James Webb Space Telescope

Another major space project that took longer than anticipated to build is due to reveal new secrets of the universe in 2022.

The most powerful observatory ever built, the James Webb Space Telescope, is fully booked to peer at other planets and the origins of the universe for a year after its planned launch from the European Space Agency's spaceport in South America on Christmas morning.

The telescope will travel 1 million miles from Earth and orbit the sun.

The astronomy community will be waiting anxiously for the telescope's deployment, which could take up to a month, McDowell said.

"I've been watching my friends on Twitter panic about this launch. ... Everyone is nervous as hell," he said.

The Webb telescope will look billions of light years into the universe's history, according to NASA. Its powerful infrared instruments are designed to see more clearly and a few hundred million light years farther than the Hubble Space Telescope.

Scientists have scheduled about 400 studies that could reveal secrets about the oldest galaxies, inhabitable planets and even the dawn of the universe, according to NASA and astronomers involved in the project.

Preparing for something going wrong, engineers designed the Webb telescope with 50 deployment mechanisms and 178 releases or latches. They've even practiced shaking and spinning the observatory to jostle anything that doesn't unfurl property, such as its tennis court-sized sunshield.

"It's a crazy overcomplicated machine," McDowell said. "There are so many things that can go wrong, and it would be astonishing if we don't have at least one or two heart-stopping moments."

The sunshield will keep solar energy from interfering with the cold infrared instruments on the other side, which will be chilled to about -394 degrees F.

By comparison, the coldest temperature recorded on Earth was in Antarctica at -128.6 F.



ULA Vulcan rocket coming along

Another big rocket that was to have been launched by now -- United Launch Alliance's Vulcan -- should see its maiden voyage in late 2022, company CEO Tory Bruno said in an interview.

"The rocket for the first launch is in the final stages of production and testing in our Decatur factory, and operations have been completed at [Cape Canaveral Space Force Station] Launch Complex 41 to test receiving, assembling and transporting a Vulcan to the launch pad," Bruno said.

ULA has been the primary launch provider for U.S. national security missions with the Atlas V rocket, which the company intends to retire. The new rocket relies on BE-4 engines manufactured by Jeff Bezos' Blue Origin space company, but they haven't been delivered to ULA yet, Bruno said.

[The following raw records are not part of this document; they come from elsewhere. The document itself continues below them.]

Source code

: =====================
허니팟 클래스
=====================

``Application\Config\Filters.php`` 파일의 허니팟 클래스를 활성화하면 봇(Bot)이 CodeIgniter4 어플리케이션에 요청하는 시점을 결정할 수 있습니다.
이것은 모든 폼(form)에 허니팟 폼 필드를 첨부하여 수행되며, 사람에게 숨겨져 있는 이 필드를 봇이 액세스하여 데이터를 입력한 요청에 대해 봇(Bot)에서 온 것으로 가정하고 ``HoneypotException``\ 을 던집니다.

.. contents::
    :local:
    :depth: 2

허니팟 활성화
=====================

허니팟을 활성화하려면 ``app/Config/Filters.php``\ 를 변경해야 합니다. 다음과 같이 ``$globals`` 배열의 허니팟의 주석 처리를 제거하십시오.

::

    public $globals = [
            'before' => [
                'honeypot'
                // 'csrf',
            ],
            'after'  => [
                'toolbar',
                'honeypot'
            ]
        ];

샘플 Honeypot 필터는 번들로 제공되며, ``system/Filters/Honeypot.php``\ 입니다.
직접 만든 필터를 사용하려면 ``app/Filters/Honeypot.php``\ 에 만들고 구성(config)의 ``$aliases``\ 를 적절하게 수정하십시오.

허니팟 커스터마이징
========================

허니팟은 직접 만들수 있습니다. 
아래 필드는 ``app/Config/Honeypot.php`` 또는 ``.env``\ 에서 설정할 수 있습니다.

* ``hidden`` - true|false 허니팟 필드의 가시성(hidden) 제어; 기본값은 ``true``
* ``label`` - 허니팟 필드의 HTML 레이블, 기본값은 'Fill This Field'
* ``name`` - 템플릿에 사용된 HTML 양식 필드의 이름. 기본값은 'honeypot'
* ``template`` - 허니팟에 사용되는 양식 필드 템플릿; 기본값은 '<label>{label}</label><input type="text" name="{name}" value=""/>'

He said the engines have performed better than expected in testing.

"The first flight engines are being manufactured. We look forward to receiving them in early 2022 to support the inaugural launch later in the year," Bruno said.

ULA also intends to launch Boeing's Starliner capsule on an Atlas V rocket for the spacecraft's second and delayed uncrewed test flight bound for the International Space Station, he said.

If that flight is successful, Starliner could carry astronauts by the end of the year on regular missions launched by ULA.